Here are some basic single-variable plots.
par(mfrow = c(2,2)) # Display plots in a single 2 x 2 figure
plot(birthwt$mother.age)
with(birthwt, hist(mother.age))
plot(birthwt$mother.smokes)
plot(birthwt$birthwt.grams)
Note that the result of calling plot(x, ...) varies depending on what x is.
- When x is numeric, you get a plot showing the value of x at every index.
- When x is a factor, you get a bar plot of counts for every level
Let’s add more information to the smoking bar plot, and also change the color by setting the col option.
par(mfrow = c(1,1))
plot(birthwt$mother.smokes,
main = "Mothers Who Smoked In Pregnancy",
xlab = "Smoking during pregnancy",
ylab = "Count of Mothers",
col = "lightgrey")
ggplot2 has a slightly steeper learning curve than the base graphics functions, but it also generally produces far better and more easily customizable graphics.
There are two basic calls in ggplot:
qplot(x, y, ..., data): a “quick-plot” routine, which essentially replaces the base plot()ggplot(data, aes(x, y, ...), ...): defines a graphics object from which plots can be generated, along with aesthetic mappings that specify how variables are mapped to visual properties.library(ggplot2)

#### INFORMATION SHOWN
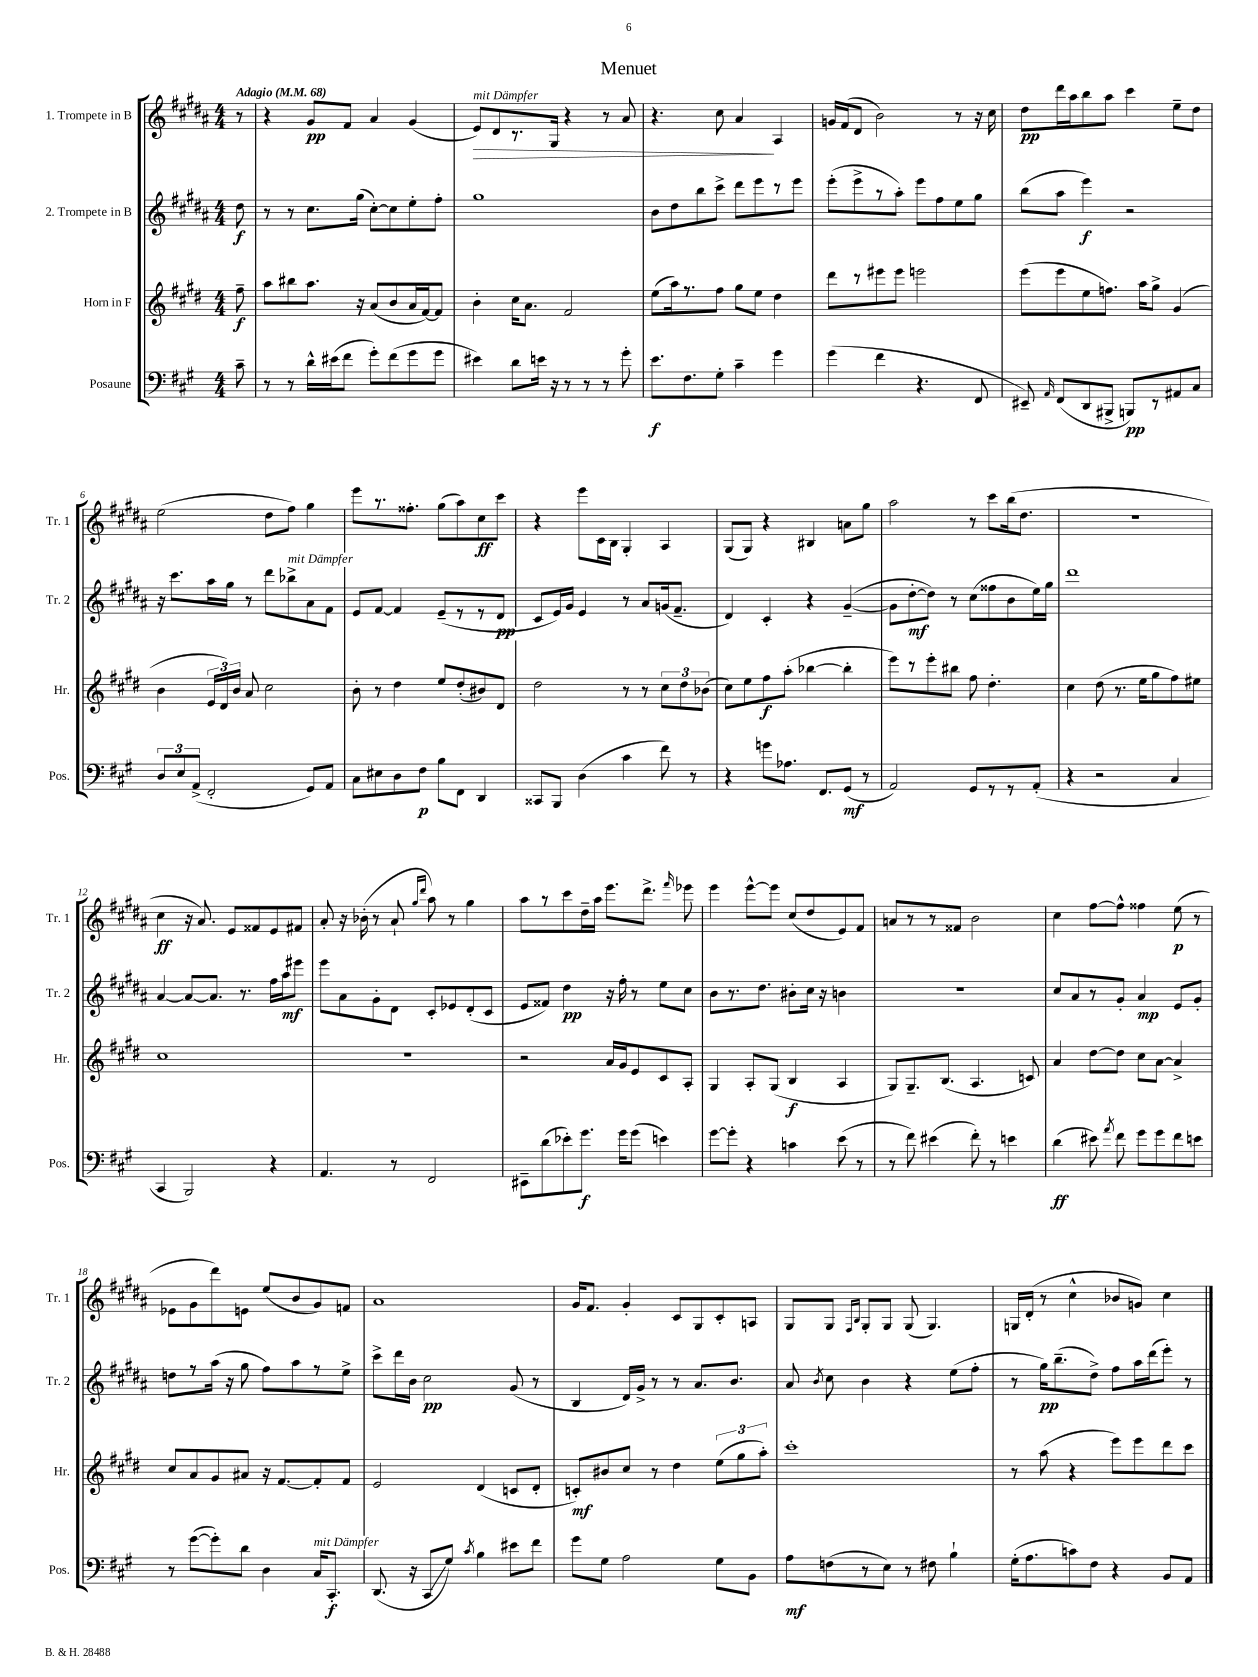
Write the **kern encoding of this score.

#### REQUESTS
a - Reproduce word for word the part of the R plotting excerpt starting at "- When x is a" and ending at "the col option.".
b - Using the R plotting excerpt, decide whether each statement agrees with it, answering yes or no and quoting the words that settle it: (i) Calling plot on a factor produces a bar plot of counts for each level. (ii) The smoking bar plot's color is changed through the main option. (iii) ggplot has three basic calls.

#### SOLUTION SET
a -
- When x is a factor, you get a bar plot of counts for every level
Let’s add more information to the smoking bar plot, and also change the color by setting the col option.

b -
(i) Yes: "When x is a factor, you get a bar plot of counts for every level"
(ii) No: "change the color by setting the col option"
(iii) No: "There are two basic calls in ggplot"